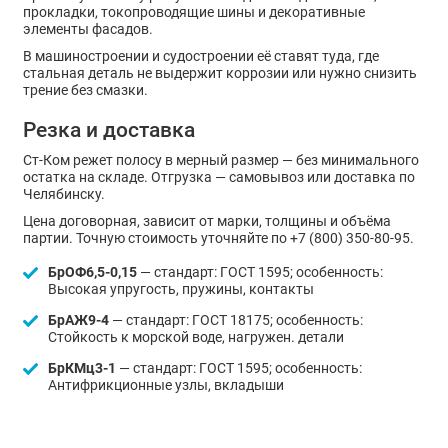
прокладки, токопроводящие шины и декоративные
элементы фасадов.
В машиностроении и судостроении её ставят туда, где
стальная деталь не выдержит коррозии или нужно снизить
трение без смазки.
Резка и доставка
Ст-Ком режет полосу в мерный размер — без минимального
остатка на складе. Отгрузка — самовывоз или доставка по
Челябинску.
Цена договорная, зависит от марки, толщины и объёма
партии. Точную стоимость уточняйте по +7 (800) 350-80-95.
БрОФ6,5-0,15
— стандарт: ГОСТ 1595; особенность:
Высокая упругость, пружины, контакты
БрАЖ9-4
— стандарт: ГОСТ 18175; особенность:
Стойкость к морской воде, нагружен. детали
БрКМц3-1
— стандарт: ГОСТ 1595; особенность:
Антифрикционные узлы, вкладыши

THE TASK:
Leaving out the pictures, restate the listing above exactly.

WORKED SOLUTION:
прокладки, токопроводящие шины и декоративные
элементы фасадов.
В машиностроении и судостроении её ставят туда, где
стальная деталь не выдержит коррозии или нужно снизить
трение без смазки.
Резка и доставка
Ст-Ком режет полосу в мерный размер — без минимального
остатка на складе. Отгрузка — самовывоз или доставка по
Челябинску.
Цена договорная, зависит от марки, толщины и объёма
партии. Точную стоимость уточняйте по +7 (800) 350-80-95.
БрОФ6,5-0,15
— стандарт: ГОСТ 1595; особенность:
Высокая упругость, пружины, контакты
БрАЖ9-4
— стандарт: ГОСТ 18175; особенность:
Стойкость к морской воде, нагружен. детали
БрКМц3-1
— стандарт: ГОСТ 1595; особенность:
Антифрикционные узлы, вкладыши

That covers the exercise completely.